Notebook 6 of 6 in the Faster RCNN from-scratch series We load the checkpoint saved in notebook 05, run inference on COCO validation images streamed from Hugging Face, and visualise detections. Topics covered:
  • Loading and verifying a checkpoint
  • Running model.eval() forward pass (proposal generation + postprocessing)
  • Visualising class-agnostic proposals and final detections
  • Measuring per-image inference latency
  • Pseudo-evaluation: counting detections above a confidence threshold
Expected outcome after 5-step training: the checkpoint from notebook 05 is a sanity-check model, not a trained detector. Expect zero or very few final detections above the 0.05 score threshold — the ROI classifier has seen only 5 images and its weights are essentially random.
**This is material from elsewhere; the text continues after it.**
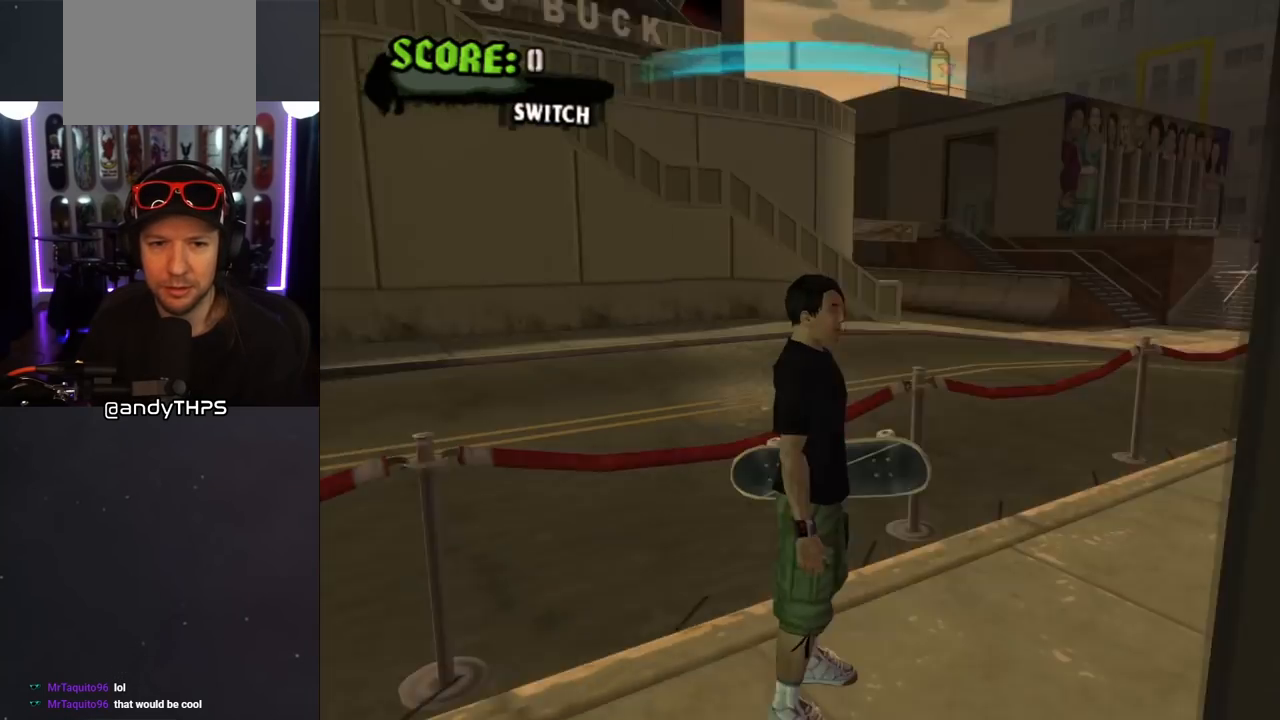
{"buttons": ["CROSS"], "left_stick": "center", "right_stick": "center", "events": []}
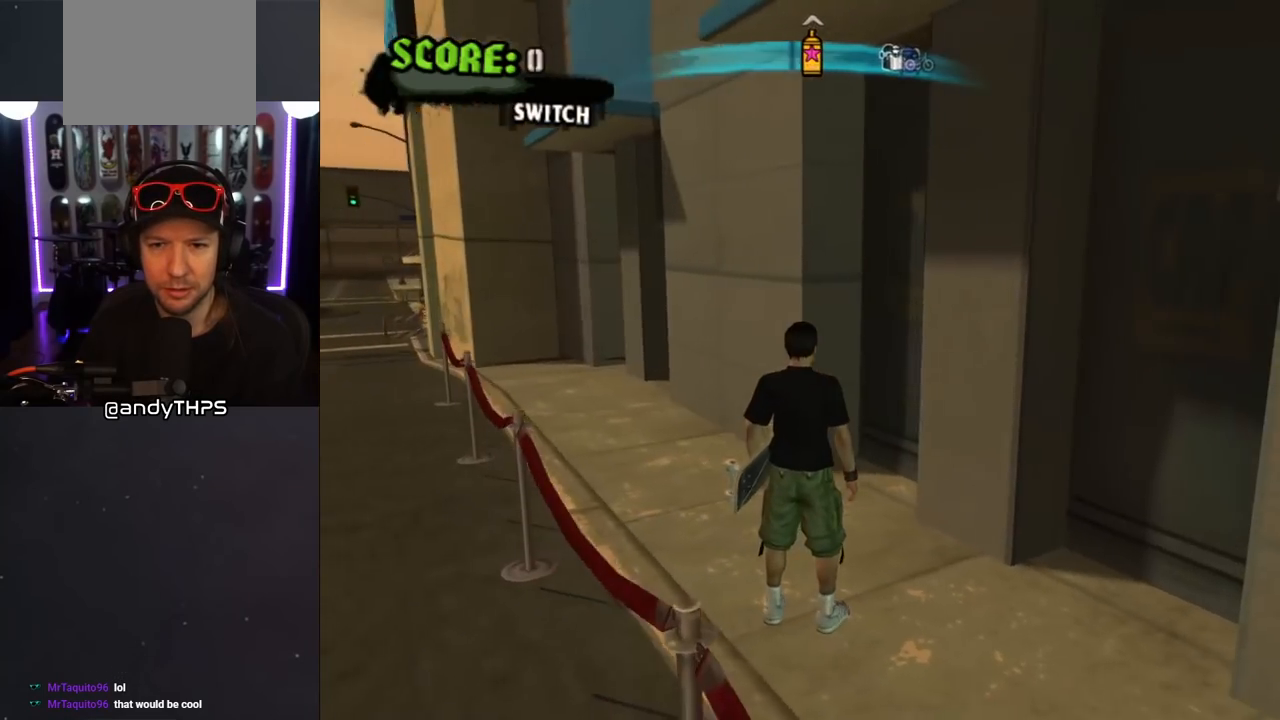
{"buttons": ["CROSS", "DPAD_DOWN", "DPAD_RIGHT"], "left_stick": "center", "right_stick": "center", "events": [[33, "DPAD_UP", "down"], [167, "DPAD_UP", "up"], [183, "DPAD_RIGHT", "down"], [217, "DPAD_DOWN", "down"], [333, "DPAD_RIGHT", "up"], [350, "DPAD_LEFT", "down"], [400, "DPAD_LEFT", "up"], [450, "DPAD_RIGHT", "down"]]}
What you should see is a healthy set of RPN proposals (cyan boxes), confirming the proposal pipeline works end-to-end. A properly trained COCO model (≥12 epochs) would show labelled red boxes on every image.
import sys, os, pathlib
# Locate frcnn_common.py — works whether run via papermill or interactively
_nb_candidates = [
    pathlib.Path.cwd().parent,  # interactive: cwd is the notebook dir
    pathlib.Path.cwd() / 'notebooks' / 'scene-understanding' / 'object-detection' / 'faster-rcnn' / 'pytorch',  # papermill: cwd is repo root
]
for _p in _nb_candidates:
    if (_p / 'frcnn_common.py').exists():
        sys.path.insert(0, str(_p))
        break

import torch
import torchvision.transforms.functional as TF
import numpy as np
import matplotlib.pyplot as plt
import matplotlib.patches as patches
from datasets import load_dataset
import time

from frcnn_common import (
    IMG_SIZE, NUM_CLASSES, DEVICE,
    IMAGENET_MEAN, IMAGENET_STD,
    COCO_NAMES,
    FasterRCNN,
)

print(f"Device: {DEVICE}")
/workspaces/eng-ai-agents/.venv/lib/python3.11/site-packages/tqdm/auto.py:21: TqdmWarning: IProgress not found. Please update jupyter and ipywidgets. See https://ipywidgets.readthedocs.io/en/stable/user_install.html
  from .autonotebook import tqdm as notebook_tqdm
Device: cuda
# All model components are imported from frcnn_common.
# FasterRCNN assembles: ResNet50 + FPN + RPN + ROI heads.
print(f"Model classes imported. NUM_CLASSES={NUM_CLASSES}, IMG_SIZE={IMG_SIZE}")
Model classes imported. NUM_CLASSES=81, IMG_SIZE=400
# ─── Load checkpoint ──────────────────────────────────────────────────────────

CKPT_PATH = 'checkpoints/faster_rcnn_demo.pth'
assert os.path.exists(CKPT_PATH), f"Checkpoint not found at {CKPT_PATH}. Run notebook 05 first."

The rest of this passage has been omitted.